The claim shows that the cocircuit space contains the row space. Now we prove the other side. Every circuit is a fundamental circuit to some base. Thus we can choose different cobase \(B^*\) and do the same argument to show that every circuit in the row space. Hence, the cocircuit space is the same as row space of \(A\).
Here is the problem: Given a binary matroid \(A\in \F_2^{r\times n}\) and a cocycle \(C^*\) of \(A\), there exists a vector \(y\in \F_2^r\) such that \(C^*\) remains a cocycle in \(y^T A\).
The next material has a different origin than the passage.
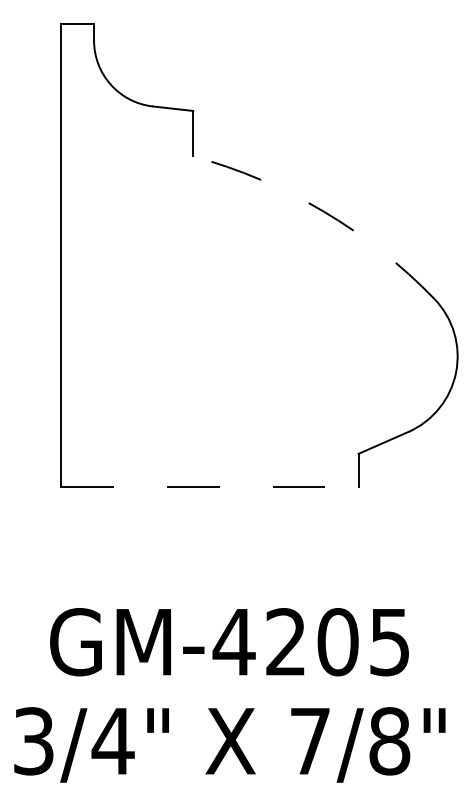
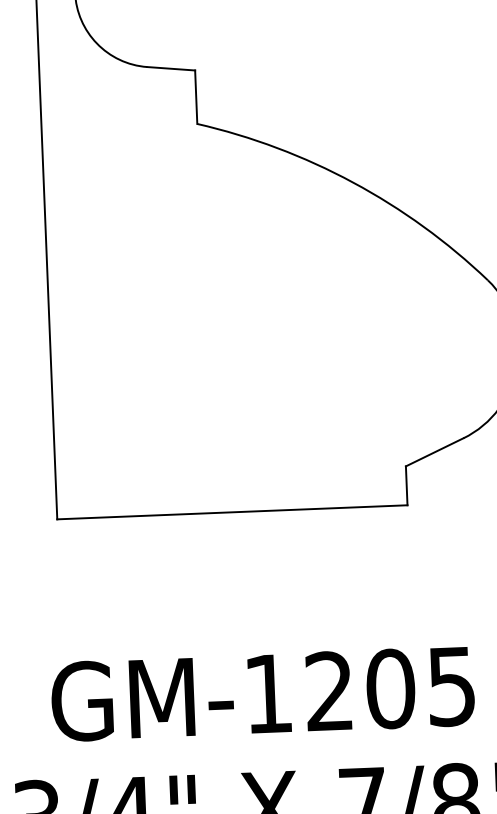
arc: (323, 211) -> (353, 182), dashed -> solid
line: (209, 486) -> (232, 511), dashed -> solid
text: (233, 642) -> (267, 694), GM-4205 -> GM-1205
With Proposition 1, you may think that this looks fine. The incidence vector of any cocycle is in the row space and \(y^T A\) is a linear combination of row vectors.
Counterexample: Consider the following binary matroid.
\[\begin{bmatrix} 0 & 0 & 0 & 1 & 1& 1& 1 \\ 0& 1&1&0&0&1&1\\ 1&0&1&0&1&0&1\\ \end{bmatrix}\]Any single column vector is a flat. So its complement should be a cocycle. However, it is easy to see that \(\begin{bmatrix} 0 & 1 & 1 & 1 & 1& 1& 1 \end{bmatrix}\) is not in the row space.
The bug is the definition of cocycle and cocircuit space. Cocycle is union of cocircuits but things in cocircuit space is the symmetric difference of cocircuits. (Or if you prefer to call the disjoint union of circuits a cycle, the complement of flat is union of cocircuits not cocycle.)